Pioneering Computer Science Education
By David Clarke
Even though I am 64 now, I programmed my first computer at age 13 i.e. in 1964.
It seems impossible to imagine, but because of a resourceful school teacher and unique circumstances, it is true.
I attended Hatfield Technical Grammar School, commonly referred to as just Hatfield School in College Lane, from 1962 to 1969.
The photos below show the school as it is today i.e. The Hutton Hub, part of the University of Hertfordshire. The structure of the school is unchanged from the 60’s, and is exactly as I remember it.
The building is almost certainly named after Dr. Hutton, the school’s headmaster for most of the time I was there.
Behind the music room, the leftmost part of the building, middle floor, was most importantly, The Tuck Shop!
Hatfield School was arguably the best equipped school in the country for the study of science and technical subjects. For example, the science block boasted the following well equipped laboratories and their associated prep rooms:
Radio Chemistry. This small laboratory was for the study of the chemistry of radio-active substances (Yes, really! It’s impossible to imagine nowadays).
As well as the usual metalwork and woodwork shops, the school also featured an engineering workshop that would shame many modern medium sized businesses. With many lathes, pillar drills, electric hacksaws, bench grinders, milling machines as well as a fully equipped forge.
The other thing that the school had was a swimming pool, and it was this that provided the mechanism for the study of Computer Science.
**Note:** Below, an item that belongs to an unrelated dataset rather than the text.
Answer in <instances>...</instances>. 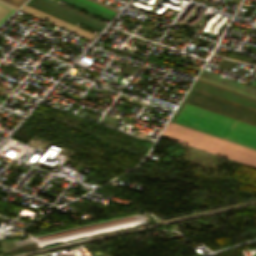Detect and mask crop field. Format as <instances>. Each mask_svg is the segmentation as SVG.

The connection is not at all obvious, but the Hatfield Technical College, subsequently Hatfield Polytechnic and now The University of Hertfordshire, had a computer.
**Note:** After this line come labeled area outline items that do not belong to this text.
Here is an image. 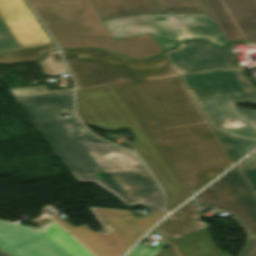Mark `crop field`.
Masks as SVG:
<instances>
[{
  "instance_id": "8a807250",
  "label": "crop field",
  "mask_w": 256,
  "mask_h": 256,
  "mask_svg": "<svg viewBox=\"0 0 256 256\" xmlns=\"http://www.w3.org/2000/svg\"><path fill=\"white\" fill-rule=\"evenodd\" d=\"M77 90L113 83L190 196L233 164L165 55L62 51Z\"/></svg>"
},
{
  "instance_id": "ac0d7876",
  "label": "crop field",
  "mask_w": 256,
  "mask_h": 256,
  "mask_svg": "<svg viewBox=\"0 0 256 256\" xmlns=\"http://www.w3.org/2000/svg\"><path fill=\"white\" fill-rule=\"evenodd\" d=\"M78 182H94L127 206L164 210L163 195L131 152L99 143L78 144L62 122L78 121L73 92L16 98ZM69 114L60 119L57 115Z\"/></svg>"
},
{
  "instance_id": "34b2d1b8",
  "label": "crop field",
  "mask_w": 256,
  "mask_h": 256,
  "mask_svg": "<svg viewBox=\"0 0 256 256\" xmlns=\"http://www.w3.org/2000/svg\"><path fill=\"white\" fill-rule=\"evenodd\" d=\"M180 78L234 163L256 147V130L252 125L256 110L234 105L256 104V92L244 70H215ZM226 119L240 120L245 127H224Z\"/></svg>"
},
{
  "instance_id": "412701ff",
  "label": "crop field",
  "mask_w": 256,
  "mask_h": 256,
  "mask_svg": "<svg viewBox=\"0 0 256 256\" xmlns=\"http://www.w3.org/2000/svg\"><path fill=\"white\" fill-rule=\"evenodd\" d=\"M61 49L92 47L146 58L162 53L151 34L113 40L90 0H28Z\"/></svg>"
},
{
  "instance_id": "f4fd0767",
  "label": "crop field",
  "mask_w": 256,
  "mask_h": 256,
  "mask_svg": "<svg viewBox=\"0 0 256 256\" xmlns=\"http://www.w3.org/2000/svg\"><path fill=\"white\" fill-rule=\"evenodd\" d=\"M76 99L82 121L107 131L129 129L134 149L165 190L169 209L190 197L113 84L78 91Z\"/></svg>"
},
{
  "instance_id": "dd49c442",
  "label": "crop field",
  "mask_w": 256,
  "mask_h": 256,
  "mask_svg": "<svg viewBox=\"0 0 256 256\" xmlns=\"http://www.w3.org/2000/svg\"><path fill=\"white\" fill-rule=\"evenodd\" d=\"M0 250L12 256H94L54 222L34 229L0 221Z\"/></svg>"
},
{
  "instance_id": "e52e79f7",
  "label": "crop field",
  "mask_w": 256,
  "mask_h": 256,
  "mask_svg": "<svg viewBox=\"0 0 256 256\" xmlns=\"http://www.w3.org/2000/svg\"><path fill=\"white\" fill-rule=\"evenodd\" d=\"M199 206L214 203L217 211L227 210L251 234L241 256H256V197L235 168L194 197Z\"/></svg>"
},
{
  "instance_id": "d8731c3e",
  "label": "crop field",
  "mask_w": 256,
  "mask_h": 256,
  "mask_svg": "<svg viewBox=\"0 0 256 256\" xmlns=\"http://www.w3.org/2000/svg\"><path fill=\"white\" fill-rule=\"evenodd\" d=\"M51 43L24 0H0V53Z\"/></svg>"
},
{
  "instance_id": "5a996713",
  "label": "crop field",
  "mask_w": 256,
  "mask_h": 256,
  "mask_svg": "<svg viewBox=\"0 0 256 256\" xmlns=\"http://www.w3.org/2000/svg\"><path fill=\"white\" fill-rule=\"evenodd\" d=\"M113 39L152 33L164 52L188 39L171 14H138L103 20Z\"/></svg>"
},
{
  "instance_id": "3316defc",
  "label": "crop field",
  "mask_w": 256,
  "mask_h": 256,
  "mask_svg": "<svg viewBox=\"0 0 256 256\" xmlns=\"http://www.w3.org/2000/svg\"><path fill=\"white\" fill-rule=\"evenodd\" d=\"M201 1L227 42H256V0Z\"/></svg>"
},
{
  "instance_id": "28ad6ade",
  "label": "crop field",
  "mask_w": 256,
  "mask_h": 256,
  "mask_svg": "<svg viewBox=\"0 0 256 256\" xmlns=\"http://www.w3.org/2000/svg\"><path fill=\"white\" fill-rule=\"evenodd\" d=\"M230 50L228 46L221 49L206 41H196L184 43L178 50L167 51L165 55L177 74L218 68L240 69Z\"/></svg>"
},
{
  "instance_id": "d1516ede",
  "label": "crop field",
  "mask_w": 256,
  "mask_h": 256,
  "mask_svg": "<svg viewBox=\"0 0 256 256\" xmlns=\"http://www.w3.org/2000/svg\"><path fill=\"white\" fill-rule=\"evenodd\" d=\"M58 216L56 215L52 218L97 256H121L128 250L116 233L104 234L92 232L85 225L72 228Z\"/></svg>"
},
{
  "instance_id": "22f410ed",
  "label": "crop field",
  "mask_w": 256,
  "mask_h": 256,
  "mask_svg": "<svg viewBox=\"0 0 256 256\" xmlns=\"http://www.w3.org/2000/svg\"><path fill=\"white\" fill-rule=\"evenodd\" d=\"M201 218L198 208L191 200L156 226L151 233L177 239L210 225L199 221Z\"/></svg>"
},
{
  "instance_id": "cbeb9de0",
  "label": "crop field",
  "mask_w": 256,
  "mask_h": 256,
  "mask_svg": "<svg viewBox=\"0 0 256 256\" xmlns=\"http://www.w3.org/2000/svg\"><path fill=\"white\" fill-rule=\"evenodd\" d=\"M101 19L138 13H160L153 0H91Z\"/></svg>"
},
{
  "instance_id": "5142ce71",
  "label": "crop field",
  "mask_w": 256,
  "mask_h": 256,
  "mask_svg": "<svg viewBox=\"0 0 256 256\" xmlns=\"http://www.w3.org/2000/svg\"><path fill=\"white\" fill-rule=\"evenodd\" d=\"M179 17L190 38L207 39L218 46L226 44L209 14H175Z\"/></svg>"
},
{
  "instance_id": "d9b57169",
  "label": "crop field",
  "mask_w": 256,
  "mask_h": 256,
  "mask_svg": "<svg viewBox=\"0 0 256 256\" xmlns=\"http://www.w3.org/2000/svg\"><path fill=\"white\" fill-rule=\"evenodd\" d=\"M209 228L210 226L170 243L176 245L181 256H231L216 248L208 235Z\"/></svg>"
},
{
  "instance_id": "733c2abd",
  "label": "crop field",
  "mask_w": 256,
  "mask_h": 256,
  "mask_svg": "<svg viewBox=\"0 0 256 256\" xmlns=\"http://www.w3.org/2000/svg\"><path fill=\"white\" fill-rule=\"evenodd\" d=\"M165 215V211L139 217L116 224H112V228L119 235L128 249L156 222Z\"/></svg>"
},
{
  "instance_id": "4a817a6b",
  "label": "crop field",
  "mask_w": 256,
  "mask_h": 256,
  "mask_svg": "<svg viewBox=\"0 0 256 256\" xmlns=\"http://www.w3.org/2000/svg\"><path fill=\"white\" fill-rule=\"evenodd\" d=\"M161 13H208L200 0H154Z\"/></svg>"
},
{
  "instance_id": "bc2a9ffb",
  "label": "crop field",
  "mask_w": 256,
  "mask_h": 256,
  "mask_svg": "<svg viewBox=\"0 0 256 256\" xmlns=\"http://www.w3.org/2000/svg\"><path fill=\"white\" fill-rule=\"evenodd\" d=\"M55 49L54 45H45L35 48H29L19 51H13L8 53L0 54V62L11 64L23 61H34L44 58L46 55L43 54L44 51Z\"/></svg>"
},
{
  "instance_id": "214f88e0",
  "label": "crop field",
  "mask_w": 256,
  "mask_h": 256,
  "mask_svg": "<svg viewBox=\"0 0 256 256\" xmlns=\"http://www.w3.org/2000/svg\"><path fill=\"white\" fill-rule=\"evenodd\" d=\"M46 54H48V56L44 60L39 61L45 75H60L67 73L58 51Z\"/></svg>"
},
{
  "instance_id": "92a150f3",
  "label": "crop field",
  "mask_w": 256,
  "mask_h": 256,
  "mask_svg": "<svg viewBox=\"0 0 256 256\" xmlns=\"http://www.w3.org/2000/svg\"><path fill=\"white\" fill-rule=\"evenodd\" d=\"M104 225L112 224L128 219H132L133 216L130 212L125 211H113V210H99L93 209Z\"/></svg>"
},
{
  "instance_id": "dafd665d",
  "label": "crop field",
  "mask_w": 256,
  "mask_h": 256,
  "mask_svg": "<svg viewBox=\"0 0 256 256\" xmlns=\"http://www.w3.org/2000/svg\"><path fill=\"white\" fill-rule=\"evenodd\" d=\"M64 124L68 128V130L71 132V134L74 136V138L77 140L78 143L87 142V141L105 143L97 139L96 137L92 136L88 131H86L83 128V126L80 124V122H71V123H64Z\"/></svg>"
},
{
  "instance_id": "00972430",
  "label": "crop field",
  "mask_w": 256,
  "mask_h": 256,
  "mask_svg": "<svg viewBox=\"0 0 256 256\" xmlns=\"http://www.w3.org/2000/svg\"><path fill=\"white\" fill-rule=\"evenodd\" d=\"M237 165L256 192V159L246 158Z\"/></svg>"
},
{
  "instance_id": "a9b5d70f",
  "label": "crop field",
  "mask_w": 256,
  "mask_h": 256,
  "mask_svg": "<svg viewBox=\"0 0 256 256\" xmlns=\"http://www.w3.org/2000/svg\"><path fill=\"white\" fill-rule=\"evenodd\" d=\"M69 91H73V89L48 91L44 86L10 90L13 97L69 92Z\"/></svg>"
},
{
  "instance_id": "4177f3b9",
  "label": "crop field",
  "mask_w": 256,
  "mask_h": 256,
  "mask_svg": "<svg viewBox=\"0 0 256 256\" xmlns=\"http://www.w3.org/2000/svg\"><path fill=\"white\" fill-rule=\"evenodd\" d=\"M250 156H256V152H254L252 155H250Z\"/></svg>"
},
{
  "instance_id": "730fd06b",
  "label": "crop field",
  "mask_w": 256,
  "mask_h": 256,
  "mask_svg": "<svg viewBox=\"0 0 256 256\" xmlns=\"http://www.w3.org/2000/svg\"><path fill=\"white\" fill-rule=\"evenodd\" d=\"M0 256H6V255H4V254L0 253Z\"/></svg>"
}]
</instances>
This was a then state of the art Elliott 803b.
As can be seen this was no small piece of kit, occupying a largish room and comprising 4 central processing cabinets, 3 magnetic film transports (not 4 as shown in this photo), 2 punched tape readers, 1 tape punch, a control console, and 3 teletype machines.
Its control console was a very simple affair.
Most input was performed using the tape reader.
All photos used with permission.
The magnetic film transports were unusual. We have all seen 1/2″ magnetic tape drives in old science fiction movies, but these were different. Imagine opening your old 35mm film camera and taking out the film. It has sprocket holes down both sides. Well, these transports used film like this except that it was coated with magnetic material, and each spool contained about 1800 feet of film. They were stored in metal canisters and were very heavy.
Since the college at that time didn’t have a swimming pool, a very resourceful Maths teacher, Mr W. Tagg (I believe the W was for William and he was known as Bill as I recall) negotiated with the college, that students would be able to use the pool at certain times, if our pupils could have supervised use of the computer, and so the Computer Science course was devised.
I fell in love with the technology straight away, and used to visit the computer suite in my lunch times. I got to know the data centre manager quite well. Although my memory on this is a bit flakey, I recall that his name may have been Mr Crocker (perhaps someone may remember, and correct me if I am wrong). He started to teach me at 12 years old how to run jobs on the machine, and once I was proficient enough, I was able to run jobs for the students while he was on his break.
I taught myself to write programs for this machine, and soon had it playing tunes. A program loop on this machine produces a tone from the console speaker which varies in frequency according to the length of the loop, so by writing a program containing a series of loops each of an appropriate length, you could get it to play any tune you wanted.
All input to the computer was either keyed directly in via the console, or loaded via paper tape. Output from the computer, the results, were punched out on paper tape, and had to be run through a teletype tape reader to get printed output.
The college managed to purchase a BASIC compiler for this computer. This was a really BASIC BASIC, as far removed from modern equivalents like Visual Basic as you can imagine. However, it was this that pupils used to study the art of computer programming, under the careful eye of Mr Tagg.
Hatfield School was the VERY FIRST secondary school in the country to offer Computer Science to A Level. I believe that I was one of the few pupils who were the first in the country to take (and pass) that exam. My program was written in Algol 60. This compiler was a later acquisition by the college. However, to this day, I am still disappointed that I only got a ‘B’. I’d love to know what I could have improved.
Nevertheless, I have spent my entire working life in the Computer industry. It has taken me all over the world, and given me a good living.
I owe all this, and give my thanks, to the amazing Mr. Tagg, Dr. Hutton and other staff at the school.
It also pays tribute to the far sightedness of the education establishment in Hertfordshire at the time.